What you are asked to do:
If a line holds an image, leave the image out; write out everything else in the records exactly.

Information supplied:
────
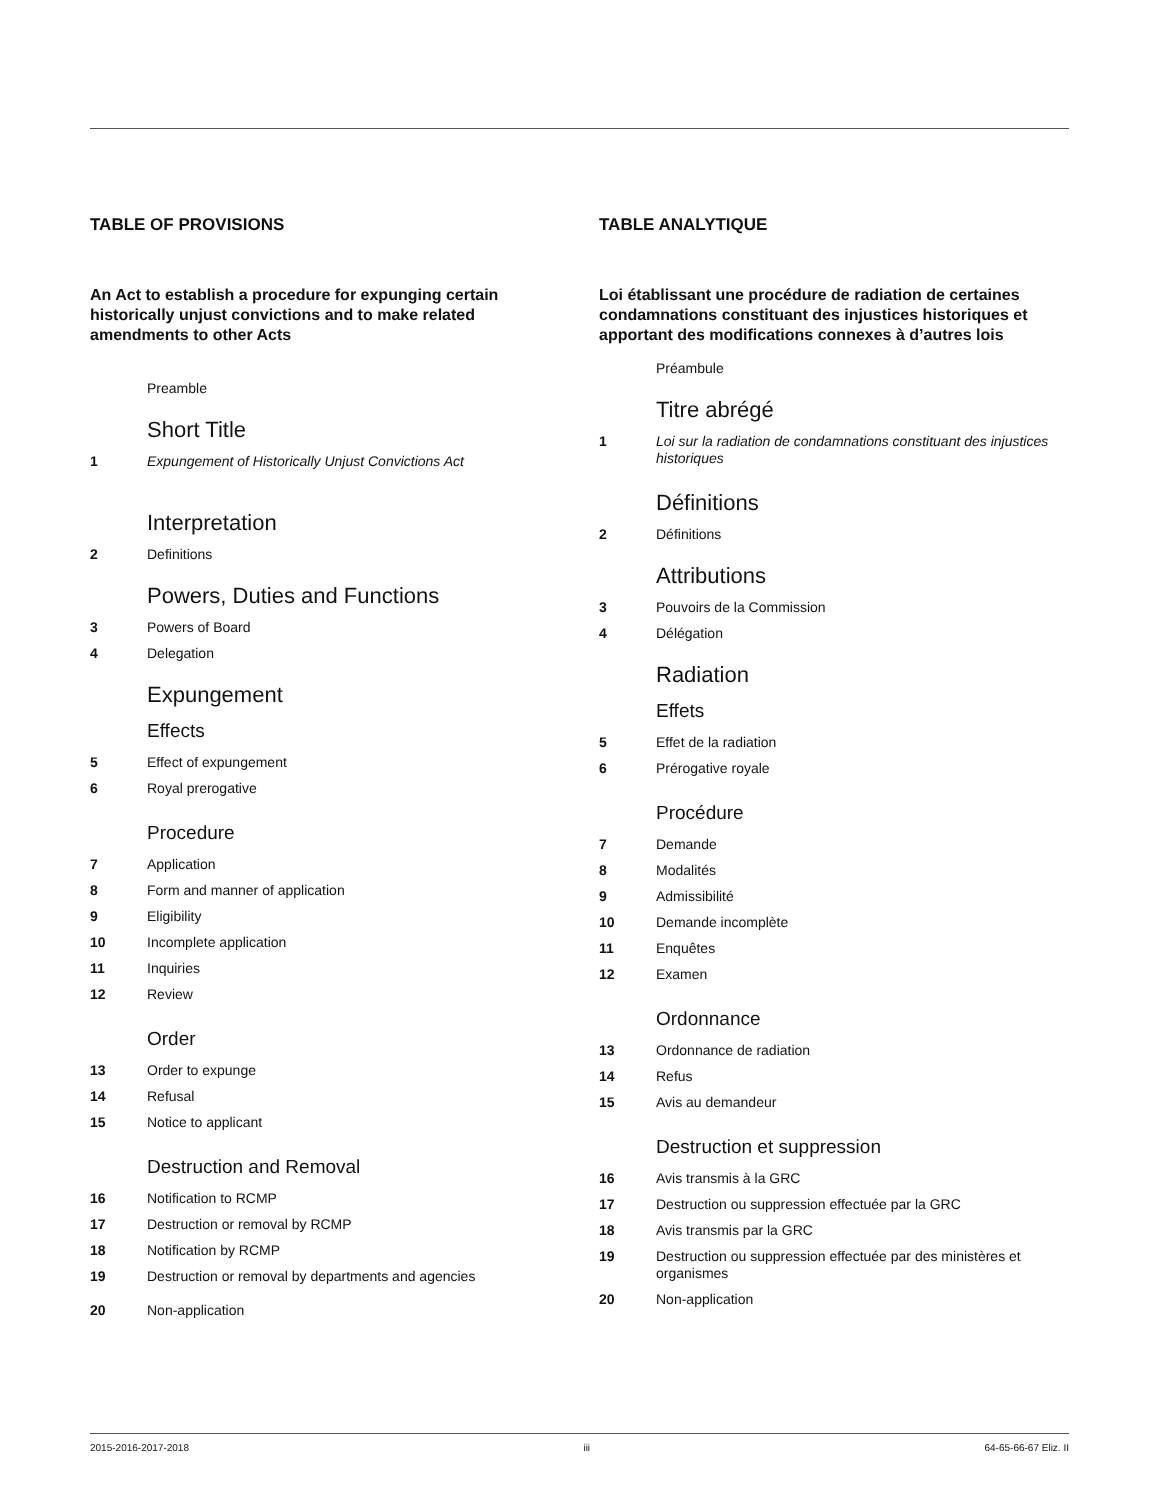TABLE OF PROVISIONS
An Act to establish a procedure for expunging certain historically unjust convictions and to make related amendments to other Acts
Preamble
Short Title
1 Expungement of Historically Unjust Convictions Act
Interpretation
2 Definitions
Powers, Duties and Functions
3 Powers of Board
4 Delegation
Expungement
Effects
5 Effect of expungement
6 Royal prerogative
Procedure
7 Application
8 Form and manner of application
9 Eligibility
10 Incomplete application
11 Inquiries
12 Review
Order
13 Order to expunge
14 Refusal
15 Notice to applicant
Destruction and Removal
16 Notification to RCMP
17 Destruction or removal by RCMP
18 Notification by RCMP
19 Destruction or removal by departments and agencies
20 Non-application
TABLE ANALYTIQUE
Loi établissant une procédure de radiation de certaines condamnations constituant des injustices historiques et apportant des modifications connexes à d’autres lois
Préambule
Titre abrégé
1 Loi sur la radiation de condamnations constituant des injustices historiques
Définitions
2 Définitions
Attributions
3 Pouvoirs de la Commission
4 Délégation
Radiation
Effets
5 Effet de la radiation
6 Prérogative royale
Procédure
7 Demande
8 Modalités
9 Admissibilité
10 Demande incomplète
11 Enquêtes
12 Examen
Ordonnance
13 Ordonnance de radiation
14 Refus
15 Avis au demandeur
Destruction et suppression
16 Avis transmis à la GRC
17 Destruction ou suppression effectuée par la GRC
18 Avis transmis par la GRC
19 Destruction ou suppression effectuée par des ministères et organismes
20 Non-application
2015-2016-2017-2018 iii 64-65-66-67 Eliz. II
────
Response to this task:
TABLE OF PROVISIONS
An Act to establish a procedure for expunging certain historically unjust convictions and to make related amendments to other Acts
Preamble
Short Title
1 Expungement of Historically Unjust Convictions Act
Interpretation
2 Definitions
Powers, Duties and Functions
3 Powers of Board
4 Delegation
Expungement
Effects
5 Effect of expungement
6 Royal prerogative
Procedure
7 Application
8 Form and manner of application
9 Eligibility
10 Incomplete application
11 Inquiries
12 Review
Order
13 Order to expunge
14 Refusal
15 Notice to applicant
Destruction and Removal
16 Notification to RCMP
17 Destruction or removal by RCMP
18 Notification by RCMP
19 Destruction or removal by departments and agencies
20 Non-application
TABLE ANALYTIQUE
Loi établissant une procédure de radiation de certaines condamnations constituant des injustices historiques et apportant des modifications connexes à d’autres lois
Préambule
Titre abrégé
1 Loi sur la radiation de condamnations constituant des injustices historiques
Définitions
2 Définitions
Attributions
3 Pouvoirs de la Commission
4 Délégation
Radiation
Effets
5 Effet de la radiation
6 Prérogative royale
Procédure
7 Demande
8 Modalités
9 Admissibilité
10 Demande incomplète
11 Enquêtes
12 Examen
Ordonnance
13 Ordonnance de radiation
14 Refus
15 Avis au demandeur
Destruction et suppression
16 Avis transmis à la GRC
17 Destruction ou suppression effectuée par la GRC
18 Avis transmis par la GRC
19 Destruction ou suppression effectuée par des ministères et organismes
20 Non-application
2015-2016-2017-2018 iii 64-65-66-67 Eliz. II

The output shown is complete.